Excerpt provided:
>>>

1.14.2016
01.14.16
My new years kiss this year was extremely cooperative. He was passed out by eleven, not really understanding the concept of New Years, and cute as can be all curled up on the couch at my mom's place. My mom kissed her boyfriend, my friends all did the same, but when the countdown ended and the happy-new-years subsided, Matt and I looked at each other and just laughed. What an arbitrary holiday, we thought together, before I knelt down beside my sleeping little puppy dog and planted one on his cheek for good luck.
There's something to be said about new beginnings, though. The most magical thing about them is that you can literally have as many as you like. It's never too late for a fresh start or a clean slate. I think that's what's so appealing about the celebration of a new year's arrival. It feels like a forced, and possibly deserved, fresh start. That being said, I think a lot of new years resolutions are about the stupidest thing ever. But looking back at an old year and remembering the lessons you learned, the hurdles you overcame, and the beautiful little pearl-like moments, now there's a lot of value in that. If for no other reason than to remind you to be grateful for your precious life, I encourage you to glance back at last year before you turn your gaze to this one.

<<<

[Collected data entries]
>>>

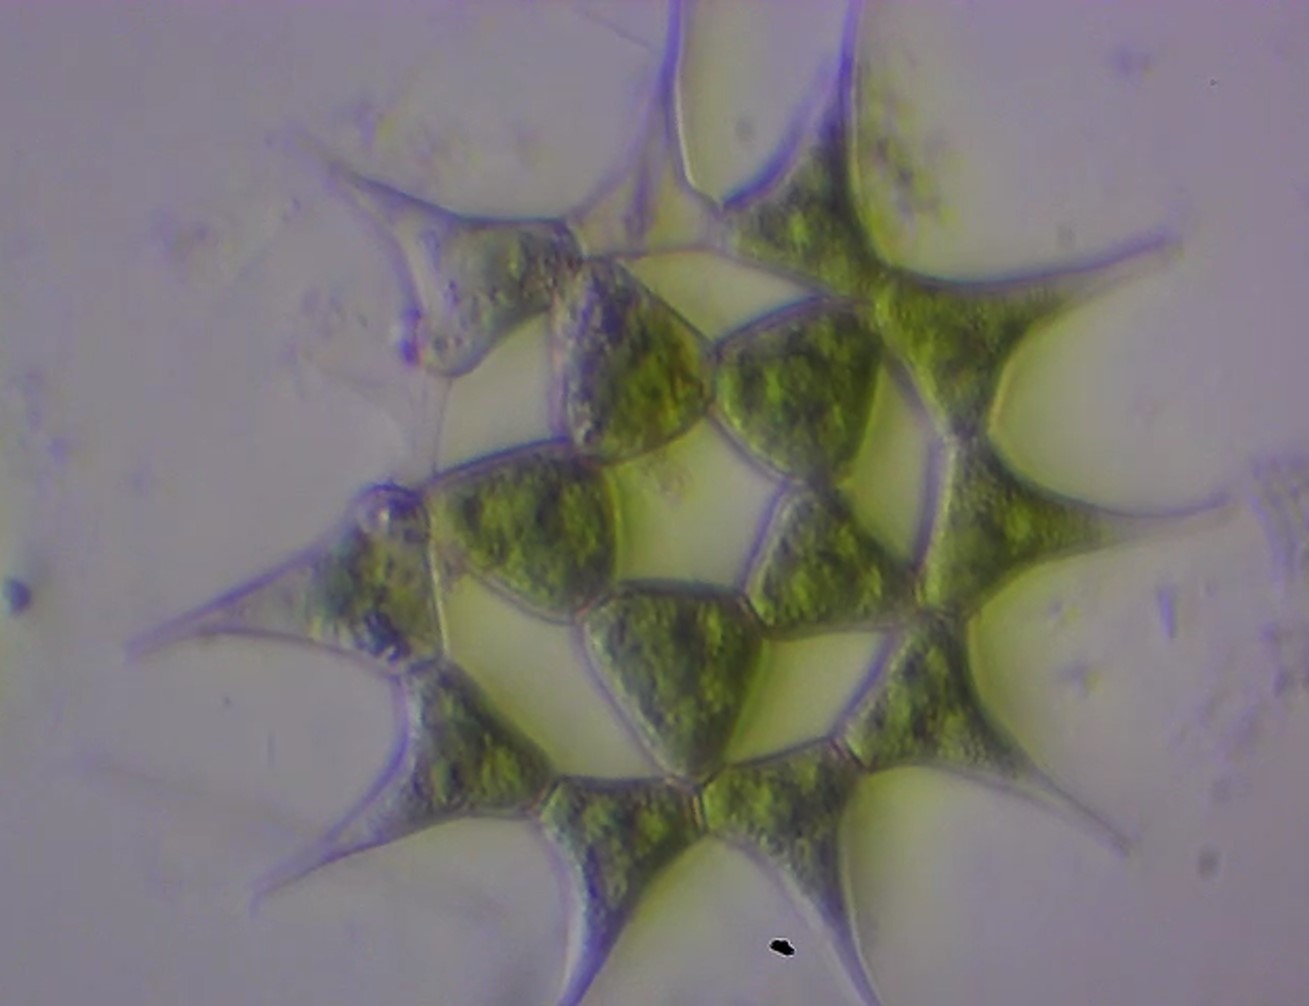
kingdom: Plantae
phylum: Chlorophyta
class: Chlorophyceae
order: Sphaeropleales
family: Hydrodictyaceae
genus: Monactinus
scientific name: Monactinus simplex
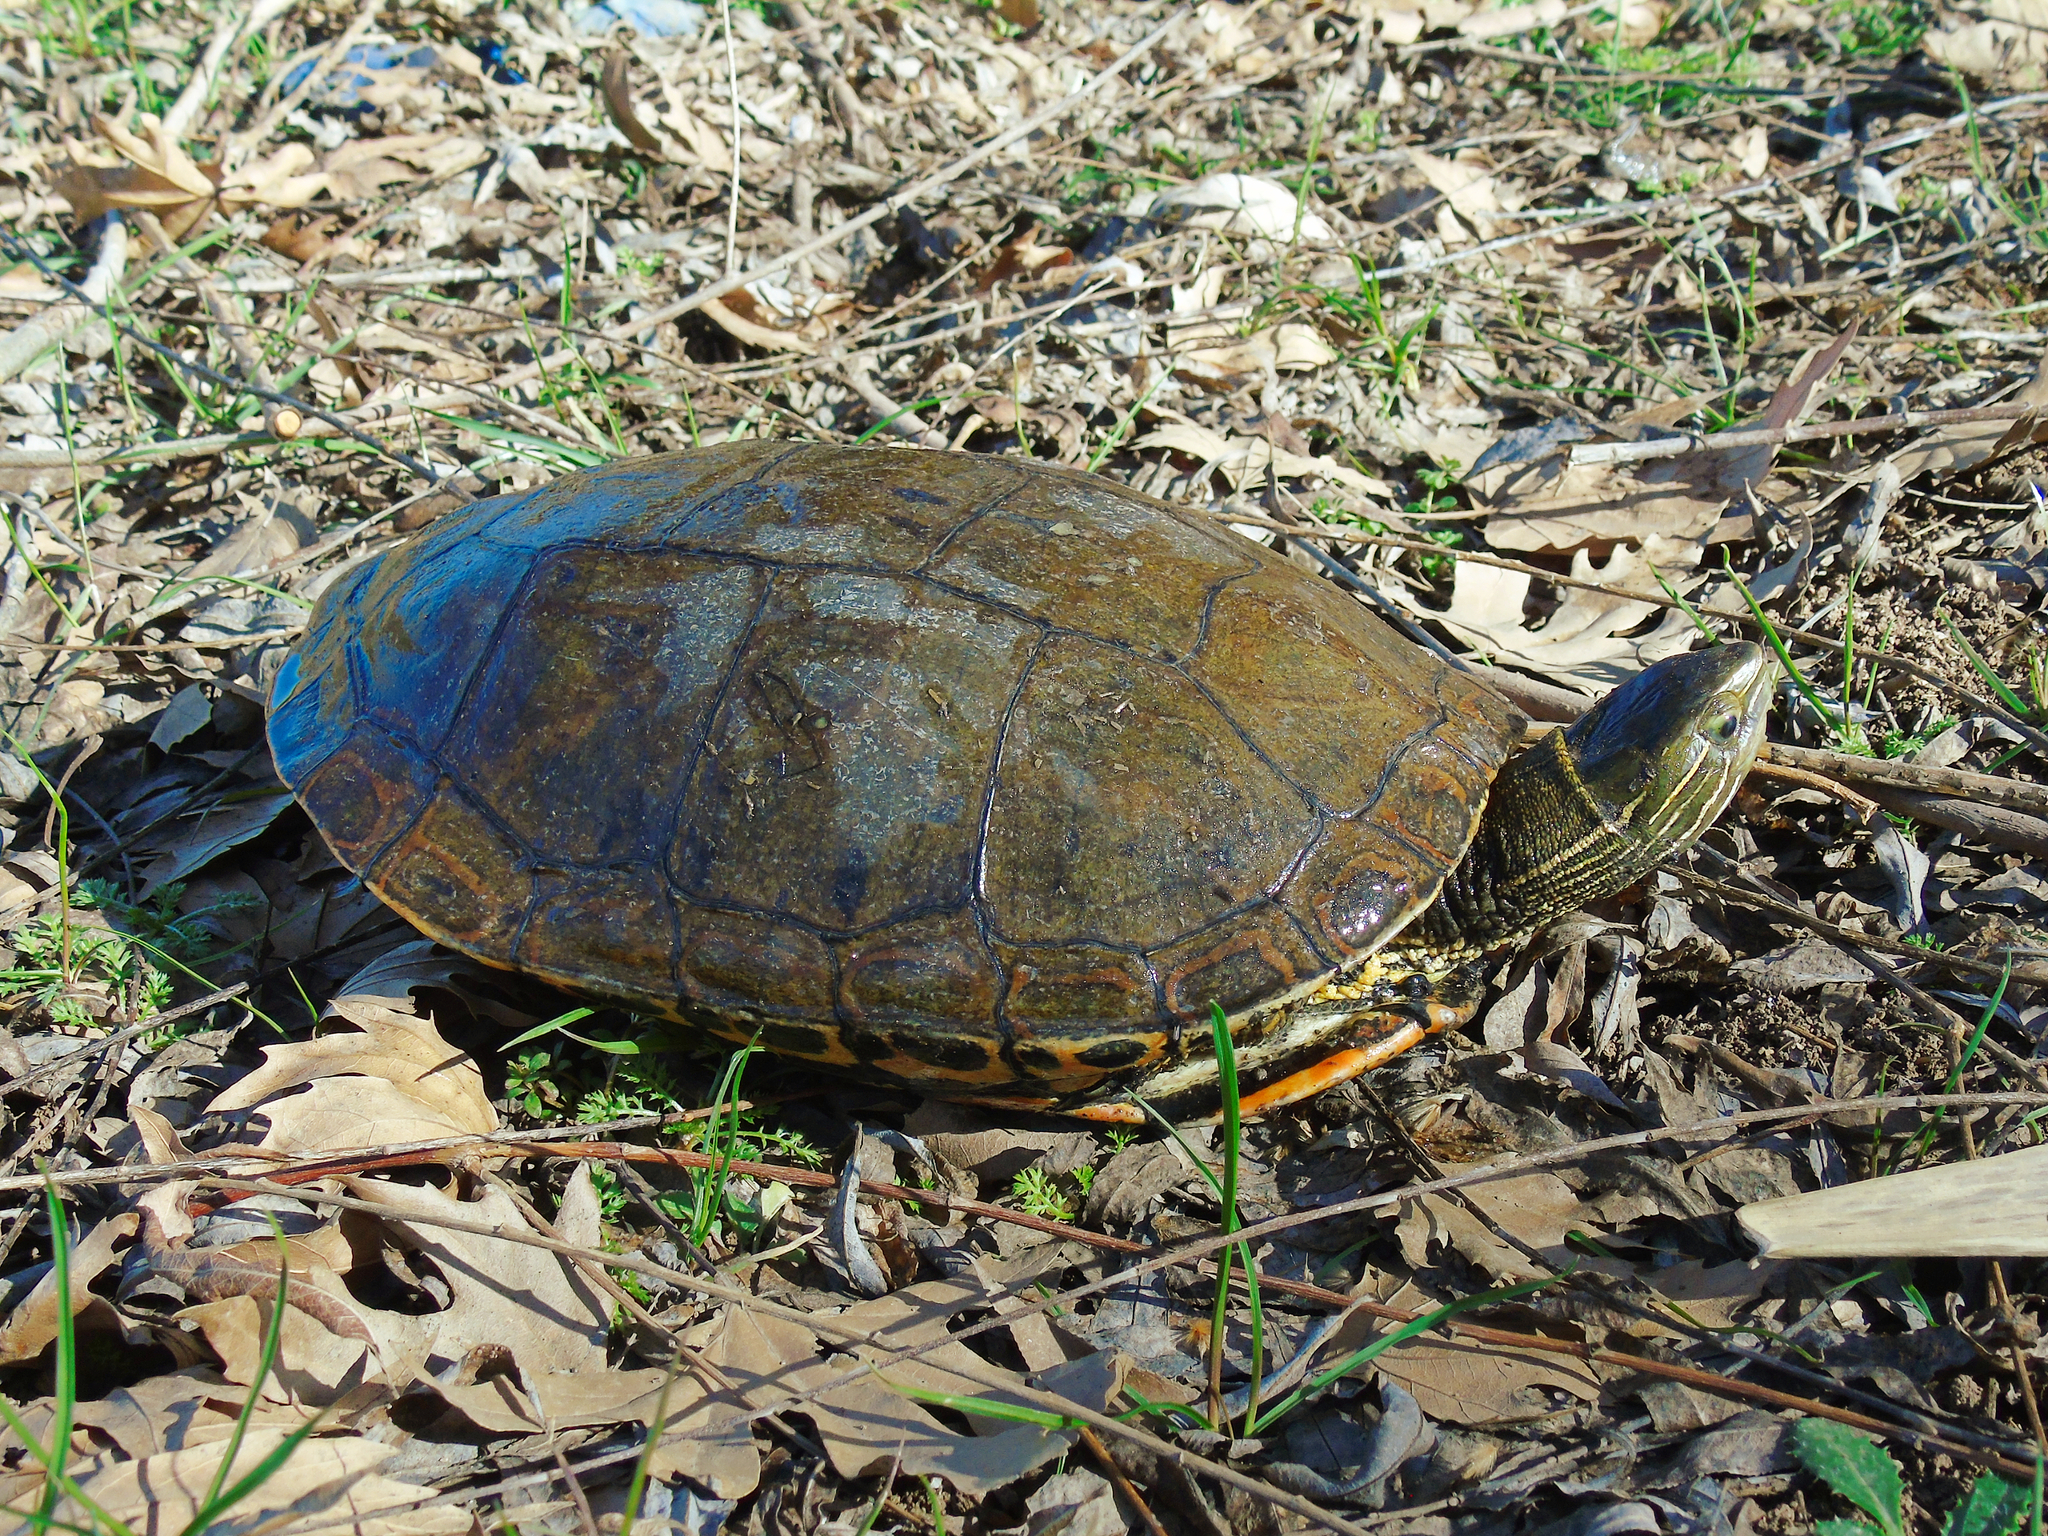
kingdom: Animalia
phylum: Chordata
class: Testudines
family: Geoemydidae
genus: Mauremys
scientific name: Mauremys caspica
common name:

<<<

What you have to do: Write the next part of the New Year's reflection, starting right after its last sentence. These rows were taken from a separate source.

Answer to the exercise:
My resolutions this year are already influencing everything about my days, and I'm hoping they carry over for the rest of my life. They're based on lessons I learned last year, and I want to make a very real effort to employ them in my day-to-day doings. I think they have real power to change my world, and my heart. Here's what I'd like to do this year:
1. Use the word "excited" instead of "nervous."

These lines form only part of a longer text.